I never did think nothin’ about people bein’ homeless. I mean, ’cept when they showed pitchers of ’em on the TV. I remember they showed some that was livin’ in one of them shelters one time. Lord, them shelters looked better’n what me and Rosebud’s got! Or they showed pitchers of ’em layin’ out there on the sidewalk, all bundled up in big ol’ coats or hunkered up in pasteboard boxes. But they didn’t look real. They didn’t to me. They was just pitchers. I guess I knowed they was human beans, but it was like they didn’t have nothin’ to do with me. I didn’t know nothin’ about ’em and couldn’t do nothin’ about em’ if I did. Me and Rosebud ain’t got nothin’. We get by, but that’s about all. And if we had a million dollars, it wouldn’t go very far when it comes to feedin’ and takin’ care of a hunnert thousand homeless people.
But this wasn’t no hunnert thousand homeless people. It was one feller down on his luck. He had a wife and two young’uns huddled up under a cedar tree down the road there and he was tryin’ to find a place for ’em to get in out of the rain and somethin’ to go in their empty stomachs. And these we could do somethin’ about.
This ol’ place we’ve got ain’t nothin’ fancy. It’s old, it ain’t very big and it wasn’t nothin’ fine the day it was built. It’s got two front rooms and a lean-to kitchen on the back. That’s about all there is to it. I use the left hand front room for my bedroom and the other’un is our livin’ room. Rosebud gen’ally beds down in there when it’s chilly. She lays in there by the fireplace or sometimes she just stands up to sleep. I don’t know how she does that, sleep standin’ up. I tried it once and fell over and like to broke my nose. In the summer, when it’s warm, she goes out to the barn out there behind the house and sleeps out there.

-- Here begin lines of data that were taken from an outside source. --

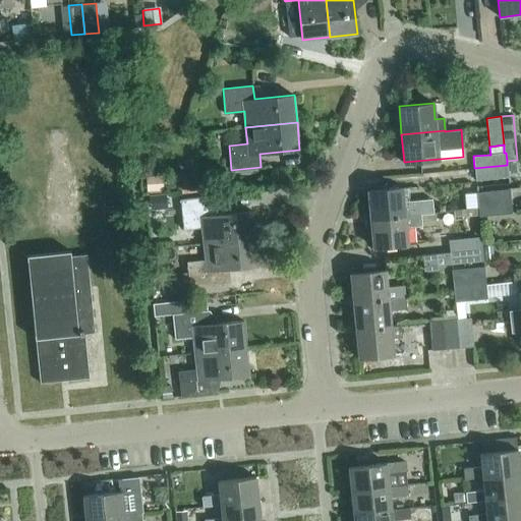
[(509,177),(507,165),(474,168),(476,180),(509,177)]
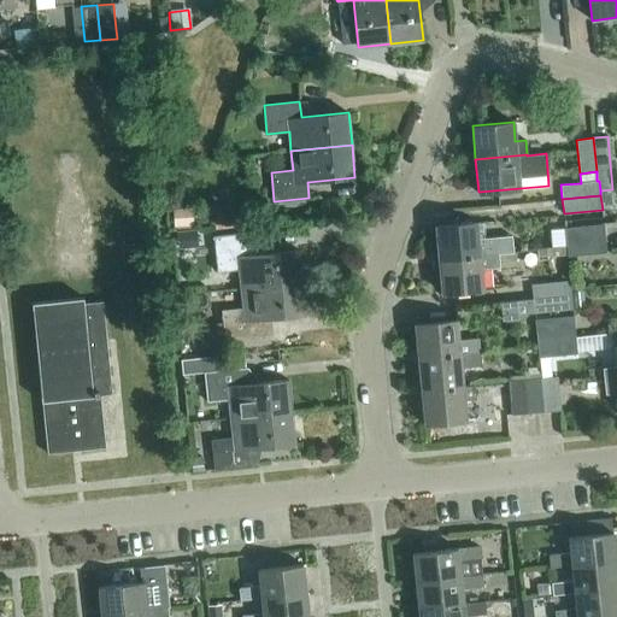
[(191,210),(171,211),(172,228),(192,227),(191,210)]
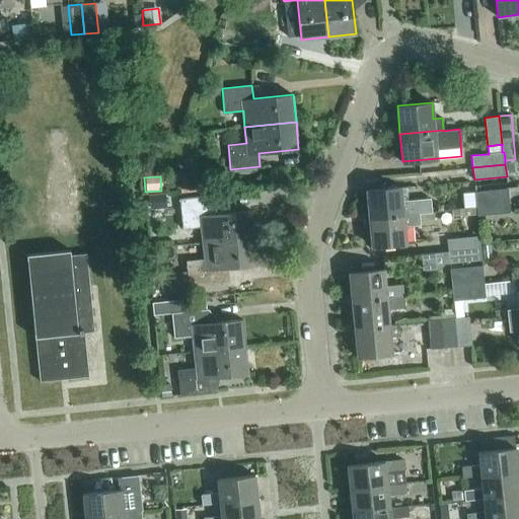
[(431,198),(402,200),(400,187),(366,190),(369,218),(432,212),(431,198)]
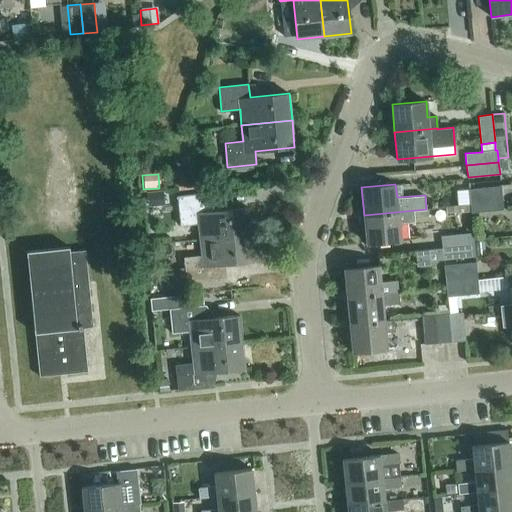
[(469,189),(470,201),(502,197),(501,186),(469,189)]
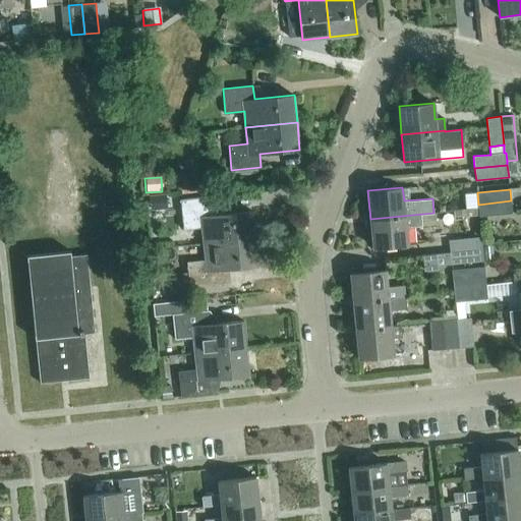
[(150,207),(166,206),(165,193),(149,194),(150,207)]
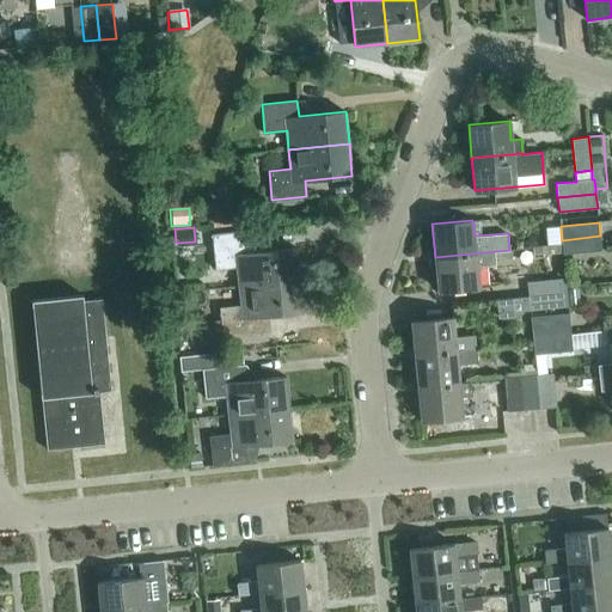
[(601,251),(600,236),(562,240),(563,255),(601,251)]
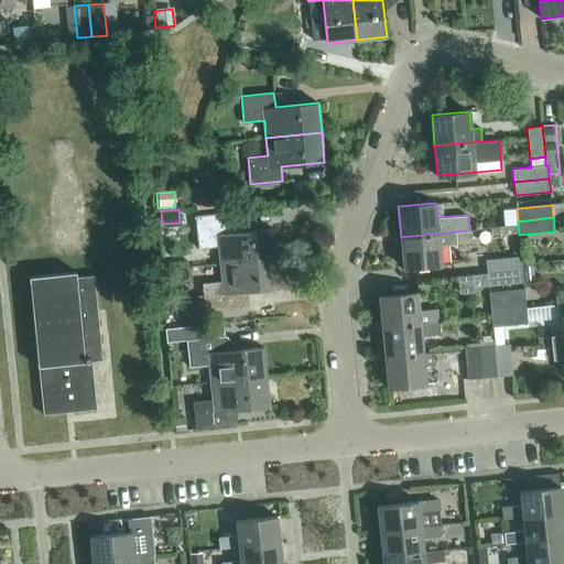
[(218,246),(220,263),(275,258),(273,228),(229,232),(228,218),(196,221),(198,248),(218,246)]
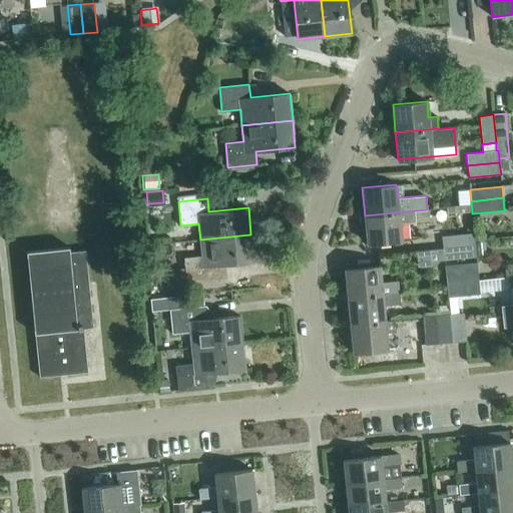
[(400,223),(416,222),(430,220),(429,208),(427,209),(365,215),(368,243),(402,239),(400,223)]
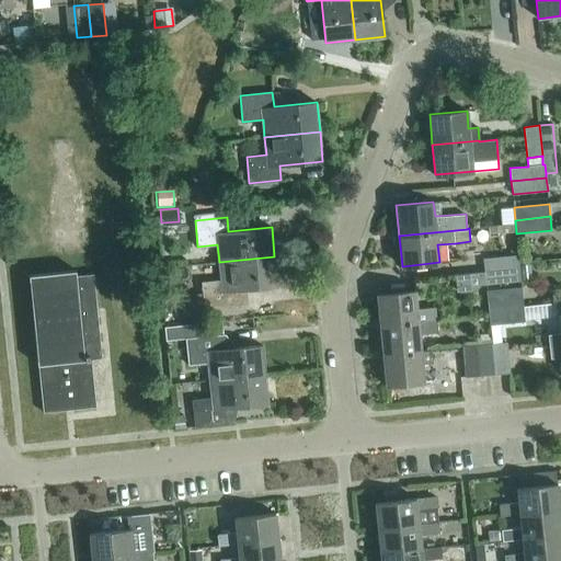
[(483,259),(484,271),(519,267),(518,255),(483,259)]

We do have that little ol’ barn out there. It ain’t much neither, just two stables with a shed built on the side of it. And it’s in worse shape than the house is. It’s okay in the summer when it’s hot, but you couldn’t stand it out there in cold weather. It’s full of cracks and the wind just whistles through there. We’ve got a little ol’ hen house, too, but it ain’t big enough for nothin’. And there’s the wood shed. It ain’t nothin’ but a few pieces of tin roofin’ on a pole frame, like one of them carport things ’cept it ain’t as big. It’s just big enough to keep a rick or two of wood dry, and not very dry at that.
We put ’em up down there in the barn. It ain’t as much as some could do, I reckon, but it was better’n what they had, better’n nothin’. But they took and tacked pasteboard up on the walls to stop the cracks and swept the straw up, down to the bare dirt floor. We had this ol’ tin heater that we let ’em have to help knock the chill off and we give ’em some dried beans, a little corn meal, what we could spare. And they made ’em a reg’lar little home down there in the barn.
They’re still down there. I ain’t been down there much. I figger it ain’t my place to go out there all the time so’s they’ll feel obligated to tell me how much they ’preciate gettin’ to live in our barn. But I see ’em comin’ and goin’, the man and his wife. I figger they find a little work here and there. I know they’re tryin’ real hard. Sooner or later they’re gonna find good jobs and get ’em a place of their own, maybe better’n what me and Rosebud’s got. I hope they do.